Sans courage, sans pudeur, il n'est pas de littérature. Ici ré­side sans doute le secret du style de Pham Thi Hoai, à la fois féroce et tendre, plein d'humour et de poésie. Qu'on l'aime ou qu'on le déteste, on le recon­naît immédiatement : il vous saute à la gorge et vous secoue sans ménage­ment. Cette avalanche de mots sac­cadés, effrénés, contradictoires qui s'achève brus­quement dans un rire moqueur ou le si­lence, c'est d'abord une respiration, celle d'une lutte hale­tante con­tre l'étouffement, le désespoir, la résignation, la soumission. Ce rire haché, échevelé, ravageur, qui transperce les personnages et les actes à travers le tour­billon dérisoire des vies enchevê­trées, c'est l'ex­pression de ce cou­rage de voir, de cette pudeur de ne pas crier. Ce n'est plus la simple description d'un monde somme toute banal, banalisé, c'est la mise en perspective de l'existence à travers un re­gard, celui d'une jeune femme vietnamienne des années qua­tre-vingts, c'est de la littérature vietnamienne, authenti­que.

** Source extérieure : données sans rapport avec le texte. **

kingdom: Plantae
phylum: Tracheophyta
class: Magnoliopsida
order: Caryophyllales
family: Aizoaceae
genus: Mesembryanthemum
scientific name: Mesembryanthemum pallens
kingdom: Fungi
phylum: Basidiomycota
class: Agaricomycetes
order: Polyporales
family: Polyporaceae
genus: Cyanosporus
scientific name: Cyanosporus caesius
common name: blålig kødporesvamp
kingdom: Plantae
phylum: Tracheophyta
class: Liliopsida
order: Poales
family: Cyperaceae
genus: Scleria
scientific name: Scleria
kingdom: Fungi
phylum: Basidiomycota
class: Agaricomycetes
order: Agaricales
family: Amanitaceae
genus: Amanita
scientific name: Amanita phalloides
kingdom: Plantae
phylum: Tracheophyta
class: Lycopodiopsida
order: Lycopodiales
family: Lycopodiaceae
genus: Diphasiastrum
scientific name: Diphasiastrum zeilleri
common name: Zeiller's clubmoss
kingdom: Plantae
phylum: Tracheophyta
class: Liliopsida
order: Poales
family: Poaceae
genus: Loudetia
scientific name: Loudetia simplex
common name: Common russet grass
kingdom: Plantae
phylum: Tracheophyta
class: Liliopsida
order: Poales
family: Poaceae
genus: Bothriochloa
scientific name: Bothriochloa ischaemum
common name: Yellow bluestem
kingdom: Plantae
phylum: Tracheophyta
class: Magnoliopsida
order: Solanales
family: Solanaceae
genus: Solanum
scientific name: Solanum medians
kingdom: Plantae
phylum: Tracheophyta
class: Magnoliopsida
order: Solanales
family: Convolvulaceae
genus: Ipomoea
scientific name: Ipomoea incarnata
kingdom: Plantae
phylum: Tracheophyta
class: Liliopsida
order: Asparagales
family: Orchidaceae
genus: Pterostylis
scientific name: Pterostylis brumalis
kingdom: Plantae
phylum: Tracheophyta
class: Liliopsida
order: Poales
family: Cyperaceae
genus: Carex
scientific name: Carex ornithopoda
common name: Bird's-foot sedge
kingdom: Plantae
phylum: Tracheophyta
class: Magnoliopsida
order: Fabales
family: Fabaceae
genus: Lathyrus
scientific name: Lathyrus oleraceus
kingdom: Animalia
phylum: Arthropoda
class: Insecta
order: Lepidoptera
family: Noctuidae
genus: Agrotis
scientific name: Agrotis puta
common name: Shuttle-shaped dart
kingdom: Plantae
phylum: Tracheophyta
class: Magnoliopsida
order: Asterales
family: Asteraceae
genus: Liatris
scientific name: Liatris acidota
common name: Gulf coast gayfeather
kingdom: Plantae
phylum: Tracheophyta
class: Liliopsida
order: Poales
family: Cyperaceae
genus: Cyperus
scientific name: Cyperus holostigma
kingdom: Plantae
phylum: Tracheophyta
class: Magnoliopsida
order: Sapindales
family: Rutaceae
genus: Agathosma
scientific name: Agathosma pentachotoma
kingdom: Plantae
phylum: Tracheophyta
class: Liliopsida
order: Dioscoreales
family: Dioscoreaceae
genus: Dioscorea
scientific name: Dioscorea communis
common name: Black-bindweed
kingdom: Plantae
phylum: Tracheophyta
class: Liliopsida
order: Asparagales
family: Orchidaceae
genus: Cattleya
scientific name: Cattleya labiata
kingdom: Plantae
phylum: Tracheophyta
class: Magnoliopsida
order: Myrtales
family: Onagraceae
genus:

De ce vacarme étouffant émergent parfois des mo­ments de si­lence poignant : la nostalgie lanci­nante d'une enfance es­camotée, d'une jeunesse volée, le souvenir de "ce monde qui tarde à naî­tre", l'intuition d'un amour possible, l'exigence d'aimer malgré l'im­possibilité d'aimer dans ce monde de la violence que se dis­putent la bureaucratie, le couteau et l'ar­gent. Cette poésie ronge le récit comme ce vide qui parfois creuse des yeux qui en ont trop vu. De "ce monde qui tarde à naître", Pham Thi Hoai ne nous dit rien. A peine le mur­mure-t-elle dans le silence de ces courtes phrases qui cou­lent à pic dans le néant. C'est qu'il n'y a rien à en dire : le vi­sage de l'homme est encore à dessiner. Car "ce monde qui tarde à naître" et dont on se souvient, qu'est-ce donc sinon la mémoire origi­nelle, persistante, irritante, de ce que nous sommes : des hom­mes.

Ce style incommode bien des lecteurs vietnamiens. Ils s'en dé­barrassent à peu de frais : occiden­talisme ef­fréné. Le lec­teur oc­cidental, au contraire, pourra re­gretter : manque de couleur lo­cale. A la réflexion cette convergence me paraît suspecte. Dire d'un visage qu'il est trop maquillé ou pas as­sez, cela revient au même : ne pas voir l'homme sans visage. Peu importe alors qu'on le recouvre d'un turban ou d'un sombrero. Ce qui est ty­pique de la femme vietnamienne d'aujour­d'hui, ce n'est pas le chapeau conique qu'elle porte, c'est le vide qu'il recouvre et qu'un demi-siècle de haine a imposé, continue d'imposer.

Un siècle de violence se referme sur une plaie, Vietnam. Une ère de paix s'ouvre peut-être en Europe. Si elle devait être celle des cimetières, l'un des plus grands aura pour nom : Vietnam. Là-bas, la terre, les hommes sont encore imbibés de la violence de ce siècle. Dans cette argile dou­loureuse certains, obsti­nément, cherchent à modeler une sil­houette, un vi­sage, celui de la mémoire assumée, dépassée, celui de l'avenir, celui de l'homme. Ils s'appellent Nguyen Huy Thiep, Duong Thu Huong, Luu Quang Vu... Pham Thi Hoai. Souhaitons-leur de trouver ici la fraternité qu'ils méri­tent, dont ils ont besoin. Espérons que ce visage qu'ils s'acharnent à dessi­ner suscitera ici un peu plus que la cu­riosité qu'on porte aux vieux graffitis des ca­vernes préhis­toriques. Si la paix d'aujourd'hui oublie ses ori­gines, la vio­lence d'hier, pas plus que les Vietnamiens les Européens n'auront de vrais visages, des visages humains.